10. Cease-fire on all fronts, including Israel's conflic with Hazbollah in Lebanon.

Quaere: how would any rational person characterize these 10 points "a workable basis on which to negotiate" when the US fundamentally rejects all of them?

Last night, Netanyahu issued a statement that the cease=fire does NOT include his war in Lebanon.

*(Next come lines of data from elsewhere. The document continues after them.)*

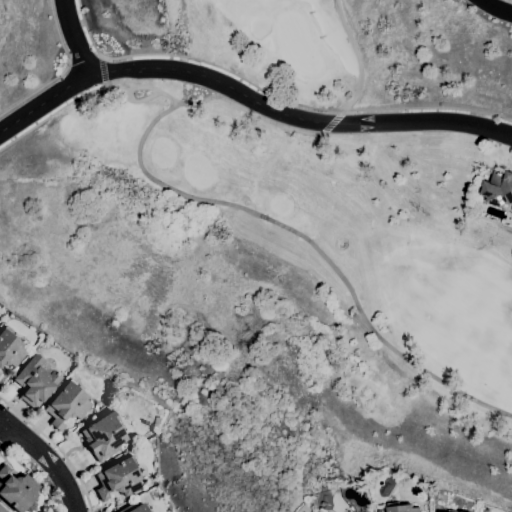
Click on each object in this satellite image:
road: (494, 8)
road: (74, 37)
road: (62, 71)
road: (102, 71)
road: (272, 95)
road: (43, 103)
road: (58, 110)
road: (294, 127)
park: (341, 167)
building: (498, 188)
building: (499, 189)
building: (479, 207)
building: (509, 218)
building: (9, 349)
building: (8, 350)
building: (34, 380)
building: (36, 380)
building: (66, 404)
building: (65, 405)
road: (3, 428)
building: (101, 436)
building: (103, 436)
road: (56, 447)
road: (46, 458)
building: (117, 478)
building: (115, 480)
building: (15, 489)
building: (16, 489)
building: (133, 508)
building: (136, 508)
building: (404, 508)
building: (405, 509)
building: (1, 510)
building: (1, 510)
building: (441, 511)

This morning, Trump posted the following:

The United States will work closely with Iran, which we have determined has gone through what will be a very productive Regime Change!  There will be no enrichment of Uranium, and the United States will, working with Iran, dig up and remove all of the deeply buried (B-2 Bombers) Nuclear "Dust."  It is now, and has been, under very exacting Satellite Surveillance (Space Force!).  Nothing has been touched from the date of attack.  We are, and will be, talking Tariff and Sanctins relief with Iran.  Many of the [I.S.] 15 points have already been been (sic) agreed to.  Thank you for your attention to this matter.  President DONALD J. TRUMP

What is most stunning about this cease-fire is the disagreement among the parties to it about the fundamental terms of it.  First, the US and Israel claim that it doesn't apply to Israel's war in Lebanon, while Iran and Pakistan, the mediator that forged it, say that it does.  Second, the US says it guarantees free and open passage through the Strait of Hormuz, while Iran claims that ships transiting it must "coordinate with Iran's military,' and that the agreement confirms Iran's control of the Strait.  Third, the US says that the Iranians have agreed to give up their highly-enriched uranium; the Iranians have not confirmed that in any public way.  Fourth, all three parries to the war are claimly a huge victory.  I'm reminded of the rabbi mediating a dispute between two parties.  He tells the first party, "You're right."  Then he tells the second party, "You're right."  The parties remonstrate, "We can't both be right," to which the rabbi says, "You're right." 

Something is rotten in the state of Denmark.  It's Trump desperately trying to let go of his tar baby.